Évidemment, cela ne peut que jouer sur la disponibilité des F-35A de l’US Air Force… ainsi que sur celle des F-35B de l’US Marine Corps [USMC]. C’est en effet le constat établi par le Bureau du budget du Congrès américain [Congressional Budget Office – CBO] dans un rapport qu’il a remis le 13 février.
Ainsi, entre 2021 et 2022, le taux de disponibilité du F-35A a chuté de 11 points, passant de 65 à 54% tandis que celui du F-35B, à décollage court et à atterrissage vertical, est tombé à 54% [-7 points]. Seule disponibilité du F-35C [version embarquée] a progressé de 5 points, passant de 53 à 58%.
Outre les problèmes de motorisation, le CBO souligne que la furtivité d’un avion de combat, qui repose sur des composants et des revêtements spéciaux, est de nature à allonger les périodes de maintenance… et donc à affecter son taux de disponibilité.
Aussi, au jeu des comparaisons, le CBO a constaté que, durant les premières années de service, les taux de disponibilité des F-35A sont « considérablement inférieurs » à ceux des F-15E… mais « similaires » à ceux des F-22A Raptor, également furtifs… avant de décrocher au bout de cinq ans.
Quant aux F-35B, s’il est « à peu près comparable à celui des AV-8B Harrier qu’il remplacent au sein de l’USMC, leur taux de disponibilité semble « baisser plus rapidement » dans le temps… malgré une utilisation moins intense.
Enfin, s’agissant de la disponibilité des F-35C de l’US Navy, celle-ci est, en moyenne, « similaire » à celle des E/A-18G Growler… mais inférieure à celle des F/A-18E/F Super Hornet.
Cependant, note le CBO, le « Growler étant un avion de guerre électronique » doté d’équipements spécifiques, sa maintenance est plus compliquée que celle des Super Hornet… lesquels vieillissent par ailleurs beaucoup moins bien que le F/A-18 Hornet, selon une autre étude publié par le même organisme.
Ainsi, le taux de disponibilité moyen d’un F/A-18E/F Super Hornet totalisant dix ans de service serait inférieur de 18% à celui d’un F/A-18C/D pris au même âge.
« Les Super Hornet connaissent une baisse de disponibilité plus rapide que leurs prédécesseurs.
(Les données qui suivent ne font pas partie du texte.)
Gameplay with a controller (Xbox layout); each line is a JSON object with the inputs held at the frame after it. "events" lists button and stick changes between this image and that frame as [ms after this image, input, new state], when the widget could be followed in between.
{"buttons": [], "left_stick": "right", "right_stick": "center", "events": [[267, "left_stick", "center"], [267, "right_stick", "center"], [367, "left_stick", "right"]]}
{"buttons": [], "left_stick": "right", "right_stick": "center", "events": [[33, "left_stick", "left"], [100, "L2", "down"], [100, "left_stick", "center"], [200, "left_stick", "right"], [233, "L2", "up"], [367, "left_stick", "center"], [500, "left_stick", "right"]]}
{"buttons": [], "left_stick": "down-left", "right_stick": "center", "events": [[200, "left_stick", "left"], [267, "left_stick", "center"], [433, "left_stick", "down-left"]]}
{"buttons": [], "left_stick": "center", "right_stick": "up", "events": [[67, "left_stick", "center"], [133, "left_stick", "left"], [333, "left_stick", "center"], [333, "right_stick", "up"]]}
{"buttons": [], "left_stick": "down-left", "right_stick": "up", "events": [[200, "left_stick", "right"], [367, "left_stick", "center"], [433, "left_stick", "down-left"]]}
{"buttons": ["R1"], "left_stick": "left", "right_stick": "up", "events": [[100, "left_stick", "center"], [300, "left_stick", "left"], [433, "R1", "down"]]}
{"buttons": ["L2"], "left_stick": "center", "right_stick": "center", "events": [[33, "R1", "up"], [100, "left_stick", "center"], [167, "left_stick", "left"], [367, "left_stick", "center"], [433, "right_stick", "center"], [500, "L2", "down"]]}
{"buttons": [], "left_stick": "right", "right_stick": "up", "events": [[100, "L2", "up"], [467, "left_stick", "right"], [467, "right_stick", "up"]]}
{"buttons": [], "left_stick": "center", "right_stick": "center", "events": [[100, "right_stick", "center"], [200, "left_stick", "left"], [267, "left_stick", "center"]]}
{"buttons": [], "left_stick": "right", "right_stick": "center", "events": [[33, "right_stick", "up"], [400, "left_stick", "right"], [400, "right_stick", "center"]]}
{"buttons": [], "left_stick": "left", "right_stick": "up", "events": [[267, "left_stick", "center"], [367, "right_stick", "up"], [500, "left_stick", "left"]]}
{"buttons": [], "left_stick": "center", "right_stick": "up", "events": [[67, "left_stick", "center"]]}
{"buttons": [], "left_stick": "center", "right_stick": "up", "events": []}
La disponibilité du Super Hornet à 10 ans est comparable à la disponibilité du F/A-18C/D à 20 ans », avance le CBO/
Pour des responsables de l’US Navy, cela tiendrait à que plusieurs raisons… comme des « niveaux plus élevés de corrosion galvanique, due à un recours accru aux métaux composites » pour les Super Hornet. Ce qui, pour des avions embarqués, ne manquerait pas de sel.